PASSAGE PROVIDED:
## start
Here is the paper: https://openreview.net/pdf?id=CrKMqRAhBo and here is the dataset: https://github.com/roozbeh-yz/IMO-Steps/tree/main

Would appreciate any feedback or comments from the community.

Notification Bot (Mar 04 2025 at 04:53):

This topic was moved here from #general > A dataset of proofs for 20 IMO problems and extracted lemmas by Kim Morrison.

Joseph Myers (Mar 04 2025 at 11:24):

As of what date was "Lean proof publicly available" in Table 1 determined? 1962 P2, 1965 P2, 2022 P2 and 2023 P4 all currently have solutions in Compfiles. 2022 P2 also had a Lean 3 solution (!3#15621) available as far back as July 2022.

Notification Bot (Mar 04 2025 at 12:54):

13 messages were moved from this topic to #Machine Learning for Theorem Proving > A dataset of proofs for 20 IMO problems and extracted lem... by Eric Wieser.

Roozbeh Yousefzadeh (Mar 05 2025 at 02:14):

Thanks for your comment and for pointing out those proofs. I was not aware of the proofs available there (some of them are written very recently, e.g., December 2024, and none of them are in the IMO directory of Mathlib). For the Table 1 in our paper, I checked the proofs in the IMO directory of Mathlib. I also checked the proofs published in the AI literature.

Would Compfiles like to incorporate my proofs for the problems that do not yet have a formal proof there?

To make up for the 4 proofs that are already available publicly, I will release the proofs for 4 other IMO problems that do not have a formal proof at Compfiles: 1961p1, 1966p4, 1978p5, and 1993p5.

Roozbeh Yousefzadeh (Mar 05 2025 at 02:36):

Here is the list of problems that their formal proofs are released with the paper but Compfiles does not have a complete proof for them: 1969p2, 1974p3, 1983p6, 1984p6, 1985p6, 1992p1, 1997p5, 2022p5, 2007p6 (shortlist). I hope my formal proofs will be useful for others.

David Renshaw (Mar 05 2025 at 15:38):

Would Compfiles like to incorporate my proofs for the problems that do not yet have a formal proof there?

Pull requests to add these to Compfiles would be welcome!

Andreas Gittis (Mar 05 2025 at 21:47):

It seems to me writing public solutions for IMO problems in the test set of an ML benchmark can have a negative effect on the value of that benchmark. Wouldn't it have been better to do the same thing for 20 IMO problems that are not in miniF2F?

Joseph Myers (Mar 05 2025 at 22:27):

"2007p6 (shortlist)" is an odd description; recent shortlist problems have identifiers such as A1, C2, G3 or N4 (Algebra, Combinatorics, Geometry, Number Theory), not "p6". Don't follow the miniF2F mistake of inventing random numbers for shortlist problems and claiming they are IMO problems when they aren't at all!

I don't know the Compfiles view of IMO shortlist problems, but to me it seems a reasonable place for such problems and solutions (correctly identified and with a correct formal statement corresponding to the informal one, of course).
## end
REQUESTS:
[1] Type out the stretch of the forum thread on IMO proofs that begins with the words containing "As of what date" and ends with "the AI literature.".
[2] Put this sentence from the forum thread on IMO proofs into Spanish: "I also checked the proofs published in the AI literature."

RAW RECORDS:
## start
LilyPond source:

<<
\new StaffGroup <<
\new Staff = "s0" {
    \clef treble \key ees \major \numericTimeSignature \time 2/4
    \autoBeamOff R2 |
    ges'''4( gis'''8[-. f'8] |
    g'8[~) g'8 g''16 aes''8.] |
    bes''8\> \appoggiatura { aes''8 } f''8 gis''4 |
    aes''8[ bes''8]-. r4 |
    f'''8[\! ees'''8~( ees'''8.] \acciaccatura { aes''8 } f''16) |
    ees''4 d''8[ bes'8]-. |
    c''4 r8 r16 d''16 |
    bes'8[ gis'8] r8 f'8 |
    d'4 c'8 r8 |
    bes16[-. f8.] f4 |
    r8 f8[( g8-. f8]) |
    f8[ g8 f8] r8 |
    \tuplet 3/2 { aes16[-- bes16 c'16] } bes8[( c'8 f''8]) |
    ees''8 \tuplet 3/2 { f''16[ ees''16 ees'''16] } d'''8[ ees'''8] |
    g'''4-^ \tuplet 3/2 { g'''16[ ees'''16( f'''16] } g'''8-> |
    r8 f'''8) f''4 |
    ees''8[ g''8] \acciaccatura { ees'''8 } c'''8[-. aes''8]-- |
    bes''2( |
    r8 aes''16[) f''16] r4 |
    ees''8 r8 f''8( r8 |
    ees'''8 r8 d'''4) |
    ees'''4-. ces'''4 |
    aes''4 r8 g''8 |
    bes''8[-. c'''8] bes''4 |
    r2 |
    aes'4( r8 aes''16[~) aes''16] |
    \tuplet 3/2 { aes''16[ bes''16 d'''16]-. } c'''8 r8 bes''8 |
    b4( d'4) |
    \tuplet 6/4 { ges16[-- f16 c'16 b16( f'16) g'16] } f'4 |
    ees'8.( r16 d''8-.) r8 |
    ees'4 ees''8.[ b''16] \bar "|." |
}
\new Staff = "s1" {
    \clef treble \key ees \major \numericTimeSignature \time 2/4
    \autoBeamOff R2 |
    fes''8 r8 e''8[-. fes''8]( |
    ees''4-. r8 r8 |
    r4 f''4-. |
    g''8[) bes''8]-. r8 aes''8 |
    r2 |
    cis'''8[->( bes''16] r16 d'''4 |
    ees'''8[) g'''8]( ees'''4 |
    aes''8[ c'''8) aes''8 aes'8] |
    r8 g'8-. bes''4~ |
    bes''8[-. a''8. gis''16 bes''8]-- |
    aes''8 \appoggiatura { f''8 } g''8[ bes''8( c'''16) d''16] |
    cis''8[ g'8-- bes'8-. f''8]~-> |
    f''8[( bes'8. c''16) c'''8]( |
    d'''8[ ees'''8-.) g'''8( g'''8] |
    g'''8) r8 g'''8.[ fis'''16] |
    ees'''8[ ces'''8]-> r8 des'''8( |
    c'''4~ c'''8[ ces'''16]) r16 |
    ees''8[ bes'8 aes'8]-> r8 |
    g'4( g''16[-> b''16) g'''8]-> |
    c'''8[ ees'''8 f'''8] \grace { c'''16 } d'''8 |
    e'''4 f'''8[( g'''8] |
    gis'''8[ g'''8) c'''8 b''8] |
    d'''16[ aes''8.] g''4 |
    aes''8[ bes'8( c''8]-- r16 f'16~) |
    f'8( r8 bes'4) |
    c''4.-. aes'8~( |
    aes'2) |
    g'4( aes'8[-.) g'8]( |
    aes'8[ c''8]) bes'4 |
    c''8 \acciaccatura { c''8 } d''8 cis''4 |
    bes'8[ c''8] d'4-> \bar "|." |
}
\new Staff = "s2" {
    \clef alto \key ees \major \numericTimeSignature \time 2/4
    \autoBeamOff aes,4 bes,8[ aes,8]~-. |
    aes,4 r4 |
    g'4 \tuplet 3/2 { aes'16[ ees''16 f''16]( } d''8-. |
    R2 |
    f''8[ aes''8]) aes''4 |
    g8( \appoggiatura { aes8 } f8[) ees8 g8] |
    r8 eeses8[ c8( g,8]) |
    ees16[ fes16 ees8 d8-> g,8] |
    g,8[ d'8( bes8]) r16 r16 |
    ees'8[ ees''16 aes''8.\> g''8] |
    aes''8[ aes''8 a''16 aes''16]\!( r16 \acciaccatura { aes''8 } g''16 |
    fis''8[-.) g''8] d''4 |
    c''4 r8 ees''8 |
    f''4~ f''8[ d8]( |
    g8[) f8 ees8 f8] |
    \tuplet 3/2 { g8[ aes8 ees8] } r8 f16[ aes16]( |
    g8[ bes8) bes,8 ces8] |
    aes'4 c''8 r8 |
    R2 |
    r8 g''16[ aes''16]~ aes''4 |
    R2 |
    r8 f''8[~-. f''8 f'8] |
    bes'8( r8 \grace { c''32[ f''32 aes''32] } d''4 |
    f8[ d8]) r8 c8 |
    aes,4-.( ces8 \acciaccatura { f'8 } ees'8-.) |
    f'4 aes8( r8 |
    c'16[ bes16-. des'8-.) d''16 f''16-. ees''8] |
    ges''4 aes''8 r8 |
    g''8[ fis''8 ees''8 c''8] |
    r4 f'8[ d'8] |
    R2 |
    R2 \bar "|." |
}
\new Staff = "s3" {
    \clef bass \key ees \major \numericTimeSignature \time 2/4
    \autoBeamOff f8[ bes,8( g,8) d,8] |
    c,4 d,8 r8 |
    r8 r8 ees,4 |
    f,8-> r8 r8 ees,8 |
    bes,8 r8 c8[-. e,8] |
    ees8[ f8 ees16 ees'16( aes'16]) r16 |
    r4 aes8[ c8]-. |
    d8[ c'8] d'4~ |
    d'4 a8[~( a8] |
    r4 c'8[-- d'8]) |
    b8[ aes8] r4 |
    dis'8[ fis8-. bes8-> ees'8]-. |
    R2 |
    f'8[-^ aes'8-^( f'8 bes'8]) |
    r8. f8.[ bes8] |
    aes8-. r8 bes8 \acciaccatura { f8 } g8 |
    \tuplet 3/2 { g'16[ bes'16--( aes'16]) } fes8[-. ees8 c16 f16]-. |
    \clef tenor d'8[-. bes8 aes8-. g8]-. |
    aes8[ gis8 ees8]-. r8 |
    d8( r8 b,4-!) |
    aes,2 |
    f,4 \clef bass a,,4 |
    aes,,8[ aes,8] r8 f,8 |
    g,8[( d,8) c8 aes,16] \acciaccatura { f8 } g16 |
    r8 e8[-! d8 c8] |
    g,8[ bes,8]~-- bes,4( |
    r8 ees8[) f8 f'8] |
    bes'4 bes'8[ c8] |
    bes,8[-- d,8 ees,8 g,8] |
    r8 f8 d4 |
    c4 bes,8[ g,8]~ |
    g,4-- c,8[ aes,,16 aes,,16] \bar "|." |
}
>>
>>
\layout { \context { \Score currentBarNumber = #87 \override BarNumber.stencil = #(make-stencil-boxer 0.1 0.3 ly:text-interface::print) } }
## end
PROBLEM SOLUTIONS:
[1]
As of what date was "Lean proof publicly available" in Table 1 determined? 1962 P2, 1965 P2, 2022 P2 and 2023 P4 all currently have solutions in Compfiles. 2022 P2 also had a Lean 3 solution (!3#15621) available as far back as July 2022.

Notification Bot (Mar 04 2025 at 12:54):

13 messages were moved from this topic to #Machine Learning for Theorem Proving > A dataset of proofs for 20 IMO problems and extracted lem... by Eric Wieser.

Roozbeh Yousefzadeh (Mar 05 2025 at 02:14):

Thanks for your comment and for pointing out those proofs. I was not aware of the proofs available there (some of them are written very recently, e.g., December 2024, and none of them are in the IMO directory of Mathlib). For the Table 1 in our paper, I checked the proofs in the IMO directory of Mathlib. I also checked the proofs published in the AI literature.

[2] También revisé las demostraciones publicadas en la literatura de IA.